Revivez la grande aventure western du journal Tintin


Le 26 août 2016, soit un mois avant la date anniversaire de la création du Journal "Tintin", le 26 septembre 1946, les éditions Moulinsart et Le Lombard ont publié un hors-série de 777 pages retraçant, année par année, l'histoire de l'hebdomadaire des jeunes de 7 à 77 ans. 

Les lecteurs nostalgiques des années 1950 à 1980 y (re)découvriront des histoires complètes, certaines parmi les plus rares ou les plus légendaires parues dans  Tintin. Mais, aussi, des planches inédites en album qui trouvent ici une seconde jeunesse. Notamment, des histoires western. Telles celles du shérif Kid Ordinn, du cow-boy Wally Hondo, du trappeur Buddy Longway, des lndiens Yakari, Oumpah-Pah et Wapi. Mais aussi, celles moins connues, du lieutenant Burton, du médecin de l'Ouest Doc Silver, de Jed Walker, "l'homme qui croyait à la Californie". Et dans le registre comico-western, les facéties du grand Sachem Oeil-de-Taupe de la Tribu terrible et du Marshall d'André Franquin.


"La grande aventure du journal Tintin" (49 €) - Editions Moulinsart- Le Lombard

Dans l'ombre du photographe Edward Curtis


La bande dessinée western n'en finit pas de puiser ses idées de scénario dans l'histoire américaine.

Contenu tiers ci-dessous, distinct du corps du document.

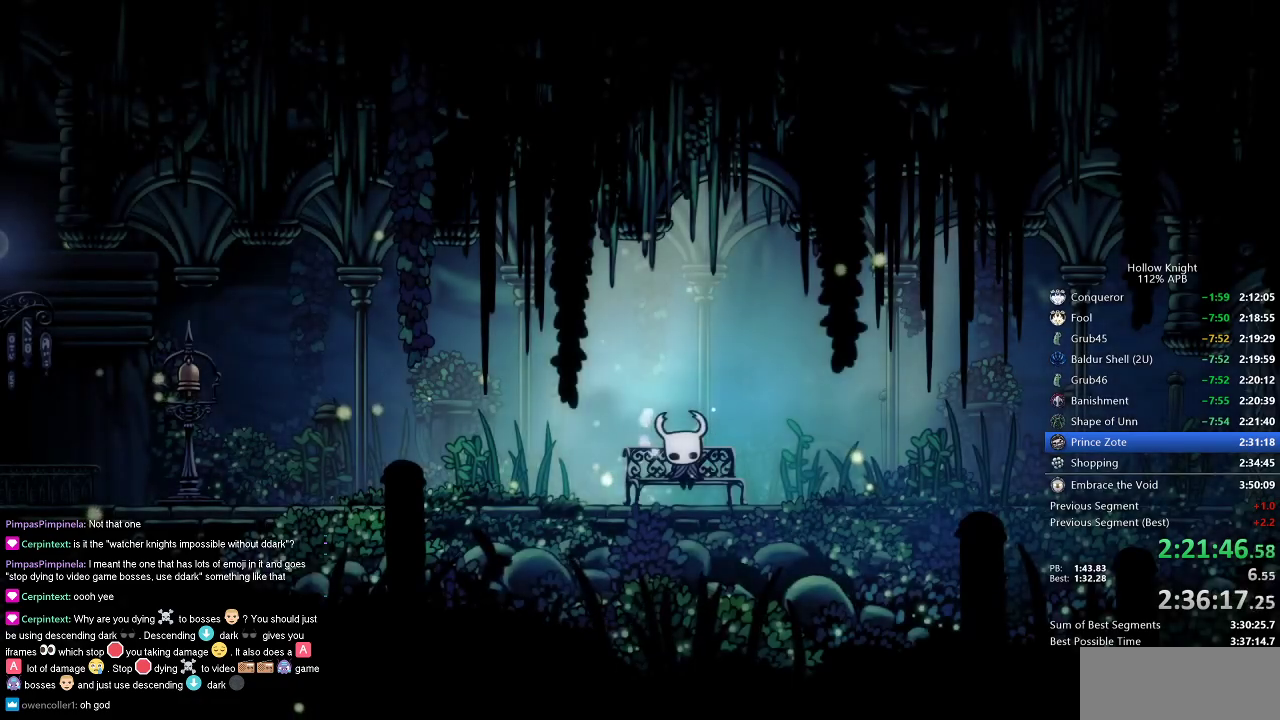
{"keys": ["left"], "events": [[33, "left", "down"], [67, "left", "up"], [117, "left", "down"], [217, "left", "up"], [350, "left", "down"], [400, "left", "up"], [500, "left", "down"]]}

Cette fois-ci, c'est le photographe Edward Curtis qui a inspiré à Thierry Murat, ce "Etunvan, celui qui regarde" (Futuropolis). Cependant, il ne s'agit pas d'une biographie en BD de "l'attrapeur d'ombres", comme le surnommaient les Sioux. Même si le récit proposé est largement inspiré du vécu de ce célèbre photographe. 
 
Nous sommes en 1867. Joseph Wallace, 33 ans, père de famille et photographe, à Pittsburgh, sur la côte Est des Etats-Unis, rejoint une expédition scientifique mandatée par le gouvernement, qui se dirige vers les Montagnes Rocheuses. Son but : cartographier de nouveaux territoires et découvrir de nouveaux gisements d'or et de charbon, mais aussi de nouvelles terres à coloniser. Wallace a pour mission de photographier les régions traversées. L'occasion, pour la première fois, de côtoyer des Indiens Sioux Oglalas. Une rencontre qui bouleverse sa vie et sa manière de travailler. Au point que Wallace devient Etuvan, celui-qui-regarde, et dénonce, avec son appareil photo, le génocide amérindien. D'où le souhait, non plus de reproduire la réalité rencontrée, mais de la sublimer, afin de décrire la beauté d'un monde qui se meurt.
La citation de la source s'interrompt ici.